* **What to produce**
If a line below contains "codey", count it. Report the final total and nothing more.

___

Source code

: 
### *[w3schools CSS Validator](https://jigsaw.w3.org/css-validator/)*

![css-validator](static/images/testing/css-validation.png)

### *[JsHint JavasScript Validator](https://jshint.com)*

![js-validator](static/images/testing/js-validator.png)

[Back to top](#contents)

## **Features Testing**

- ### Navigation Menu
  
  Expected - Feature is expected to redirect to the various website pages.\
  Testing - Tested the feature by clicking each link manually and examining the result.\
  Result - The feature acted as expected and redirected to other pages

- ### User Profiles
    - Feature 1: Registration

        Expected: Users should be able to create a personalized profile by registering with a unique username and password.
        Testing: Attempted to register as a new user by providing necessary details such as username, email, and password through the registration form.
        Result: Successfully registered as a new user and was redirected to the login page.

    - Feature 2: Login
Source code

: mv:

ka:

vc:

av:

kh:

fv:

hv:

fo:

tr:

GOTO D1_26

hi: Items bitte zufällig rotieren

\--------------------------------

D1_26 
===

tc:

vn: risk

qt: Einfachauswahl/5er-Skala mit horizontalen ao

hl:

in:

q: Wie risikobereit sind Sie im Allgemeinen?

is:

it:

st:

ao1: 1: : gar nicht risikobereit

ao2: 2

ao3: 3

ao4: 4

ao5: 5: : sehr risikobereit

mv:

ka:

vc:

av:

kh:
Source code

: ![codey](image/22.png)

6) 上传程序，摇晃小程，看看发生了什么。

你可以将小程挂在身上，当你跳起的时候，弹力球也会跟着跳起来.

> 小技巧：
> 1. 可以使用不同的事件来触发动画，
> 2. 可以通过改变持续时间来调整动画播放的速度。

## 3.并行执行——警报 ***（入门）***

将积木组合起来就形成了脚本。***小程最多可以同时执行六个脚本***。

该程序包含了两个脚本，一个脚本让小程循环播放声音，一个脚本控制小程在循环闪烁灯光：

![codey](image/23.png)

___

* **Answer**
2